▸ **EXERCISE GOAL**:
Lines from the beginning of the data through the line containing "image displays immunohistochemistry" are to be copied exactly, with no other line included.

────────────────

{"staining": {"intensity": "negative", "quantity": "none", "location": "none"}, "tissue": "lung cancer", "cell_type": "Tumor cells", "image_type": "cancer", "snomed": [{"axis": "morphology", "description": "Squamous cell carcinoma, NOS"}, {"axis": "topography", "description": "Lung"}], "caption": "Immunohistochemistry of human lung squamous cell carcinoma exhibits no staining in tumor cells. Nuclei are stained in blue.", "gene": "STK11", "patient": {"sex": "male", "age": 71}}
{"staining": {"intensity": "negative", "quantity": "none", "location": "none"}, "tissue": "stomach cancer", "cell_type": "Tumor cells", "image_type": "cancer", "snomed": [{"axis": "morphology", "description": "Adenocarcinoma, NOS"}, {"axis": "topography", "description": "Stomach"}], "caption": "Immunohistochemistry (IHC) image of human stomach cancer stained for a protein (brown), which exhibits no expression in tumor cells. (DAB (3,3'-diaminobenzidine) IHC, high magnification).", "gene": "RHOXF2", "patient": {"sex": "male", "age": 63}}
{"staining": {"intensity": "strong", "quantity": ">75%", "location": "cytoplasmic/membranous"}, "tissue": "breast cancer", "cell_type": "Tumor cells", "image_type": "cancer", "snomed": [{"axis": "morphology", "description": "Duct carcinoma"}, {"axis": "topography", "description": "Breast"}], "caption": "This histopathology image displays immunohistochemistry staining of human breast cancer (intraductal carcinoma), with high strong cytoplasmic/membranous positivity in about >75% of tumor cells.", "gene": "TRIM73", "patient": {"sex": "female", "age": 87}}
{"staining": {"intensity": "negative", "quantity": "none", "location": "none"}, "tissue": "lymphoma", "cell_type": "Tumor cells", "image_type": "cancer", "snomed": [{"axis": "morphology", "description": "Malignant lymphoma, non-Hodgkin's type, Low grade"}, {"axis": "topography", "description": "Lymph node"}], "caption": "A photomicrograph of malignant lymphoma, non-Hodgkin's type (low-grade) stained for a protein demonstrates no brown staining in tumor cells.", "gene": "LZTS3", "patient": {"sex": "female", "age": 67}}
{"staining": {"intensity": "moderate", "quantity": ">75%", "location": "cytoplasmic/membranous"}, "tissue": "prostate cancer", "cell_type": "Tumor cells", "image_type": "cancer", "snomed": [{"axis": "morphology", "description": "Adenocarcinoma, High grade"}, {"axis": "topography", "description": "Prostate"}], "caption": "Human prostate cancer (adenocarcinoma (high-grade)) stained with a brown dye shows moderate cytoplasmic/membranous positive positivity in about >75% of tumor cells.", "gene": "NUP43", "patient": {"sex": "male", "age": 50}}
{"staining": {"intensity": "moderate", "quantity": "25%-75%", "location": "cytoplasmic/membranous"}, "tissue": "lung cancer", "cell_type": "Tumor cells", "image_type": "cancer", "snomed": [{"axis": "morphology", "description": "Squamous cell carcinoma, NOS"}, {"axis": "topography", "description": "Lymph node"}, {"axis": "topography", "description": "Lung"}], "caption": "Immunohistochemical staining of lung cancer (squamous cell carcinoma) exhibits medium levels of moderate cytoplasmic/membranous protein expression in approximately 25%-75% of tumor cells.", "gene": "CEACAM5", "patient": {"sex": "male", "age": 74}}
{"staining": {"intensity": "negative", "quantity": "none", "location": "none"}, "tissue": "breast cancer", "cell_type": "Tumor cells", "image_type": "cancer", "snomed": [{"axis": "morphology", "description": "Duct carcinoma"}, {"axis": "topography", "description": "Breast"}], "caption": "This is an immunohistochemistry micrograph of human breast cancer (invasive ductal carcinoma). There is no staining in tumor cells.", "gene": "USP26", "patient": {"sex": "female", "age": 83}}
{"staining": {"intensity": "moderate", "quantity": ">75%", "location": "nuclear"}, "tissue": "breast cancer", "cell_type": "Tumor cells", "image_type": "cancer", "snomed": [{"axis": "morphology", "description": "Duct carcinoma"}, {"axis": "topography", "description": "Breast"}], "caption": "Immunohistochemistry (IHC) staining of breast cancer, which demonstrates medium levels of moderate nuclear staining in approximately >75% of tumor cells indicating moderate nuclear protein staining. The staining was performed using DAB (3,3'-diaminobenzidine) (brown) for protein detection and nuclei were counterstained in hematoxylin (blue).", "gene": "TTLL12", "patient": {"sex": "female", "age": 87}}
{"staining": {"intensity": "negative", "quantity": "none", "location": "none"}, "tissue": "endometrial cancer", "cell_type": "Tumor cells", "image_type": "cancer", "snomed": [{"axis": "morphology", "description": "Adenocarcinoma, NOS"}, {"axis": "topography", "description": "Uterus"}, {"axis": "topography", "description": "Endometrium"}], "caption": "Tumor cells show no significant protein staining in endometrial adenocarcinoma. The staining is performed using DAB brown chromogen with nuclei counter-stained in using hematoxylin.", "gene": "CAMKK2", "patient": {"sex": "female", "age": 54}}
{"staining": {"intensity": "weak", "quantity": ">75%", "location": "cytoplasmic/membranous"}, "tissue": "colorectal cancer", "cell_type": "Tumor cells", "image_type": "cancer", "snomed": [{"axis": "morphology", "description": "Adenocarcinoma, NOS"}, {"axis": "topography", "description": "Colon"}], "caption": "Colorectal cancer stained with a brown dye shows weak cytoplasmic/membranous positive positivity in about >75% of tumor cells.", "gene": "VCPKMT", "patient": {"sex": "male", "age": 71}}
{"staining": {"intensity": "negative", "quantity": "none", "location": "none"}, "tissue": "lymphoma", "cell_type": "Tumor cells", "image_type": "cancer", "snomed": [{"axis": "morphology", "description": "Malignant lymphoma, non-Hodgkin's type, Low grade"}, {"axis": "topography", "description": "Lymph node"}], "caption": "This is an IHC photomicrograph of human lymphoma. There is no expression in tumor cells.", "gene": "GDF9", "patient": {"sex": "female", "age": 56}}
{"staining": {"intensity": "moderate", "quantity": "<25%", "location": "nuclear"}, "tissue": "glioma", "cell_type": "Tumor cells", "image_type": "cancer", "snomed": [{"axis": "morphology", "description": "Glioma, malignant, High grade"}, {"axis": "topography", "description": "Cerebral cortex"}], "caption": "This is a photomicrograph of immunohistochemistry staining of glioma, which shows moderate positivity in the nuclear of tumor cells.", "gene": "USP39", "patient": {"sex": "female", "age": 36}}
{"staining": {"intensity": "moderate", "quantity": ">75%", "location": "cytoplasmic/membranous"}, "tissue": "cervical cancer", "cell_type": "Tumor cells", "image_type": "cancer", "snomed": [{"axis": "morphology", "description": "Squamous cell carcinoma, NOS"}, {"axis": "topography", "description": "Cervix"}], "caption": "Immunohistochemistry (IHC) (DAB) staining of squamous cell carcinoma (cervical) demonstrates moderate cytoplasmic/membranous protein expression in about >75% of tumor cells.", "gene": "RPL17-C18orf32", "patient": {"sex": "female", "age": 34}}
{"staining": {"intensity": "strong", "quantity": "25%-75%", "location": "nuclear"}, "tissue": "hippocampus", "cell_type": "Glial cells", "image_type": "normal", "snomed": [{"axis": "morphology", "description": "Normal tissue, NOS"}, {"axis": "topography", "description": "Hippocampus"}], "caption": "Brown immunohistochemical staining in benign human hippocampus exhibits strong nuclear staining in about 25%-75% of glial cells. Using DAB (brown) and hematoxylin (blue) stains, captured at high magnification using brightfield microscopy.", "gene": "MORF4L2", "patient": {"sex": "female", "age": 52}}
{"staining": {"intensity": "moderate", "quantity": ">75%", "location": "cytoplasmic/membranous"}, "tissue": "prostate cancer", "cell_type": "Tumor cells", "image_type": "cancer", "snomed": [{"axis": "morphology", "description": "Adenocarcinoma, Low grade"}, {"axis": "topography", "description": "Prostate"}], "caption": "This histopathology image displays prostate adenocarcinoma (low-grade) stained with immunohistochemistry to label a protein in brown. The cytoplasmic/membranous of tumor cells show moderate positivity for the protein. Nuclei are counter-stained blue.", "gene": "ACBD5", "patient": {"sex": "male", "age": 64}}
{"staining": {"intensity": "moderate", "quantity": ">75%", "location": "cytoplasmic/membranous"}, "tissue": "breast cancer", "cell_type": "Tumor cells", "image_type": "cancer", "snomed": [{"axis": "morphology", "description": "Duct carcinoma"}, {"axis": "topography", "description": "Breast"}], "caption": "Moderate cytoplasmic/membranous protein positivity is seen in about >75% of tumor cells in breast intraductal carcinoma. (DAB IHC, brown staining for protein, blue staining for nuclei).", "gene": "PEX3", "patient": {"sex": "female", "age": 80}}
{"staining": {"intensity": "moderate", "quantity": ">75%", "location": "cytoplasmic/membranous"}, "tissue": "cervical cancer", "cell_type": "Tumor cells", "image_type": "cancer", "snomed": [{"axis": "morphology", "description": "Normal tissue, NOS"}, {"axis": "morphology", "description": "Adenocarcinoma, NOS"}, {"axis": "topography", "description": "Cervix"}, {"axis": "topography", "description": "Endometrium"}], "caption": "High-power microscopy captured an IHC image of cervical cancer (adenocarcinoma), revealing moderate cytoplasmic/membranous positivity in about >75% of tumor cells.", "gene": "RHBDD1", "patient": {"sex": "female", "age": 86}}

────────────────

▸ **OUTPUT OF THE TASK**:
{"staining": {"intensity": "negative", "quantity": "none", "location": "none"}, "tissue": "lung cancer", "cell_type": "Tumor cells", "image_type": "cancer", "snomed": [{"axis": "morphology", "description": "Squamous cell carcinoma, NOS"}, {"axis": "topography", "description": "Lung"}], "caption": "Immunohistochemistry of human lung squamous cell carcinoma exhibits no staining in tumor cells. Nuclei are stained in blue.", "gene": "STK11", "patient": {"sex": "male", "age": 71}}
{"staining": {"intensity": "negative", "quantity": "none", "location": "none"}, "tissue": "stomach cancer", "cell_type": "Tumor cells", "image_type": "cancer", "snomed": [{"axis": "morphology", "description": "Adenocarcinoma, NOS"}, {"axis": "topography", "description": "Stomach"}], "caption": "Immunohistochemistry (IHC) image of human stomach cancer stained for a protein (brown), which exhibits no expression in tumor cells. (DAB (3,3'-diaminobenzidine) IHC, high magnification).", "gene": "RHOXF2", "patient": {"sex": "male", "age": 63}}
{"staining": {"intensity": "strong", "quantity": ">75%", "location": "cytoplasmic/membranous"}, "tissue": "breast cancer", "cell_type": "Tumor cells", "image_type": "cancer", "snomed": [{"axis": "morphology", "description": "Duct carcinoma"}, {"axis": "topography", "description": "Breast"}], "caption": "This histopathology image displays immunohistochemistry staining of human breast cancer (intraductal carcinoma), with high strong cytoplasmic/membranous positivity in about >75% of tumor cells.", "gene": "TRIM73", "patient": {"sex": "female", "age": 87}}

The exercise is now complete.